If you’ve gotten into welding as a hobby or a home repair technique and you’re looking to go professional with your skills, becoming an independent welding contractor is the next step. Welding is the type of skill set that applies to all kinds of industries, from small home repairs or furniture-making to pressure vessels, ships and robotics. In order to start, you’ll first have to decide whether you want to work mostly in a home shop, or whether you’re willing to travel for bigger work. This will help you figure out what kind of professional kit you’ll need to put together before going to look for work.
Welding Project Shopping Checklist
Any DIY, contractor or small business welder is going to want to have the most important gear:
- A good-quality welding helmet. Safety is always the first priority.
- Additional protective equipment, such as safety glasses, welding gloves, steel-toed shoes and a proper fire-resistant welding outfit or apron.
- A welder you know well.
- A properly placed and ventilated welding table, with a welding curtain if needed, if working from a home shop.
- Power tools: an angle grinder, metal band saw and anything else for specialized work.
- Hand tools: pliers, a steel wire brush, a metal file.
- Clamps, magnets and jigs related to the type of work you expect.
- Consumables: welding wire, steel, shielding gas, as it pertains to the setup.
Skills and Certifications Needed
You’ll also want to make sure you have the proper certification for work in your field. Requirements are different in each state, but having the training and a license to perform your craft is the first step to becoming a professional.
For sites bidding out jobs, this is the first thing they will look for. For a home shop where the goal is to produce items, certification may not be necessary. Be sure to obtain insurance for yourself as well; again, most sites bidding out jobs will expect you to be professionally insured.
Small Business Welding Bids
When entering into this field, it’s important to decide what kind of work you want to do. There are full-time options, part-time contracts and freelance self-employment. Is this a hobby or a true business startup? A more serious and long-term commitment means you’ll have to construct a business plan to make sure you stay focused.
Field welders, or independent contractors who move from job to job, need to have most of this in a portable setting, packaged to be easily taken wherever the work is. When looking for local jobs, you can advertise with business cards and handouts to get your name into the field. Most local businesses will post welding work on job sites like Craigslist, Freelancer.com and Indeed, which contractors are free to apply for and bid on.
Welding Contracts for Bid
To successfully win a job, you’ll need to submit a proper bid package. Examine the job substantially until you’re sure you know what the poster is looking for. Your bid package should include materials and labor with a contingency of around 10 percent.

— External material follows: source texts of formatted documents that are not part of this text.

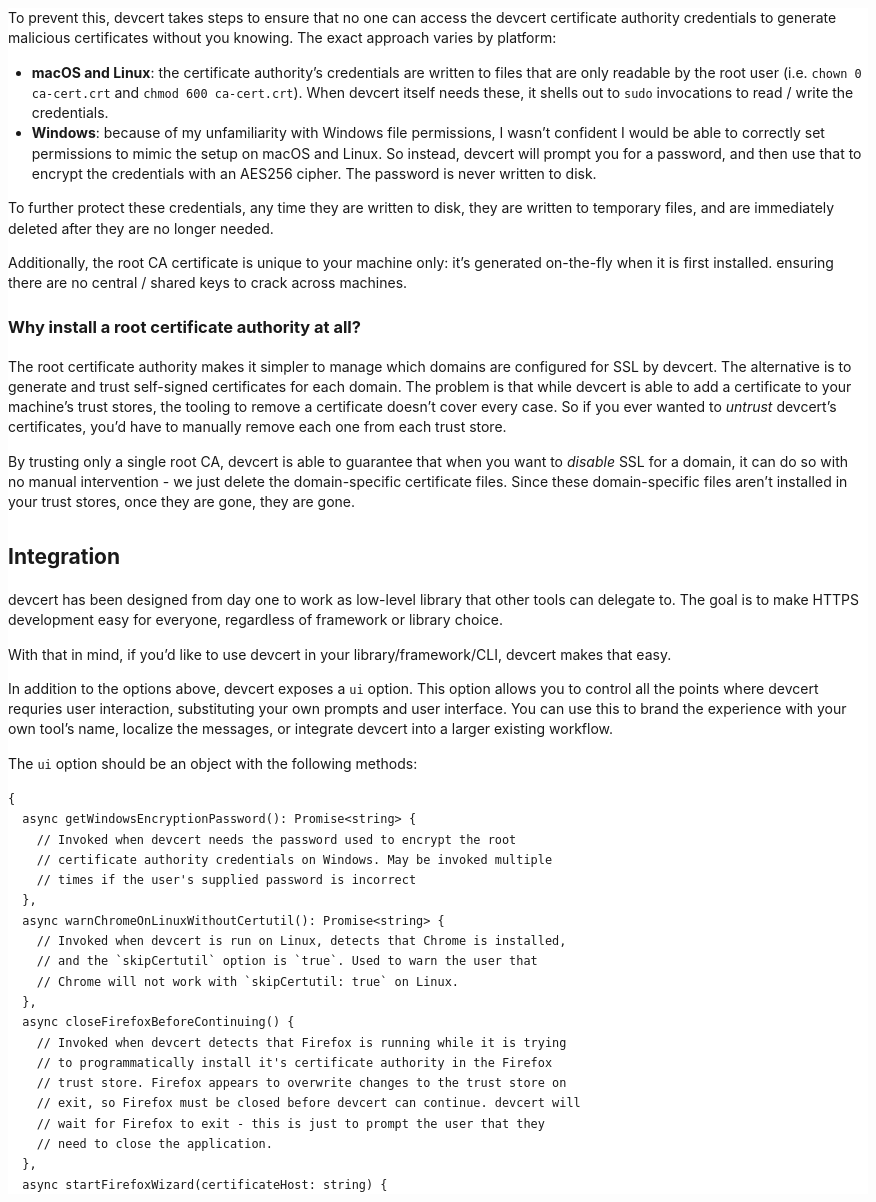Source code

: To prevent this, devcert takes steps to ensure that no one can access the devcert certificate authority credentials to generate malicious certificates without you knowing. The exact approach varies by platform:

-   **macOS and Linux**: the certificate authority’s credentials are written to files that are only readable by the root user (i.e. `chown 0 ca-cert.crt` and `chmod 600 ca-cert.crt`). When devcert itself needs these, it shells out to `sudo` invocations to read / write the credentials.
-   **Windows**: because of my unfamiliarity with Windows file permissions, I wasn’t confident I would be able to correctly set permissions to mimic the setup on macOS and Linux. So instead, devcert will prompt you for a password, and then use that to encrypt the credentials with an AES256 cipher. The password is never written to disk.

To further protect these credentials, any time they are written to disk, they are written to temporary files, and are immediately deleted after they are no longer needed.

Additionally, the root CA certificate is unique to your machine only: it’s generated on-the-fly when it is first installed. ensuring there are no central / shared keys to crack across machines.

### Why install a root certificate authority at all?

The root certificate authority makes it simpler to manage which domains are configured for SSL by devcert. The alternative is to generate and trust self-signed certificates for each domain. The problem is that while devcert is able to add a certificate to your machine’s trust stores, the tooling to remove a certificate doesn’t cover every case. So if you ever wanted to *untrust* devcert’s certificates, you’d have to manually remove each one from each trust store.

By trusting only a single root CA, devcert is able to guarantee that when you want to *disable* SSL for a domain, it can do so with no manual intervention - we just delete the domain-specific certificate files. Since these domain-specific files aren’t installed in your trust stores, once they are gone, they are gone.

Integration
-----------

devcert has been designed from day one to work as low-level library that other tools can delegate to. The goal is to make HTTPS development easy for everyone, regardless of framework or library choice.

With that in mind, if you’d like to use devcert in your library/framework/CLI, devcert makes that easy.

In addition to the options above, devcert exposes a `ui` option. This option allows you to control all the points where devcert requries user interaction, substituting your own prompts and user interface. You can use this to brand the experience with your own tool’s name, localize the messages, or integrate devcert into a larger existing workflow.

The `ui` option should be an object with the following methods:

    {
      async getWindowsEncryptionPassword(): Promise<string> {
        // Invoked when devcert needs the password used to encrypt the root
        // certificate authority credentials on Windows. May be invoked multiple
        // times if the user's supplied password is incorrect
      },
      async warnChromeOnLinuxWithoutCertutil(): Promise<string> {
        // Invoked when devcert is run on Linux, detects that Chrome is installed,
        // and the `skipCertutil` option is `true`. Used to warn the user that
        // Chrome will not work with `skipCertutil: true` on Linux.
      },
      async closeFirefoxBeforeContinuing() {
        // Invoked when devcert detects that Firefox is running while it is trying
        // to programmatically install it's certificate authority in the Firefox
        // trust store. Firefox appears to overwrite changes to the trust store on
        // exit, so Firefox must be closed before devcert can continue. devcert will
        // wait for Firefox to exit - this is just to prompt the user that they
        // need to close the application.
      },
      async startFirefoxWizard(certificateHost: string) {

You’ll need to determine what’s a fair hourly wage for welding job bids at your skill level: too high and another contractor may be more affordable; too low and you won’t make a profit. Be as specific as possible within the bid estimate; if you can’t predict most of the materials cost, you may need to ask for more information. Within the bid package, you’ll want to include some information about yourself as a contractor, including certifications, experience and previous jobs the customer could use as references.
Moving any skill from a hobby into a successful business takes time and effort, but can be worth doing if you’re talented, dedicated and prepared. A skilled welder should be able to find a good number of job opportunities doing something different every day.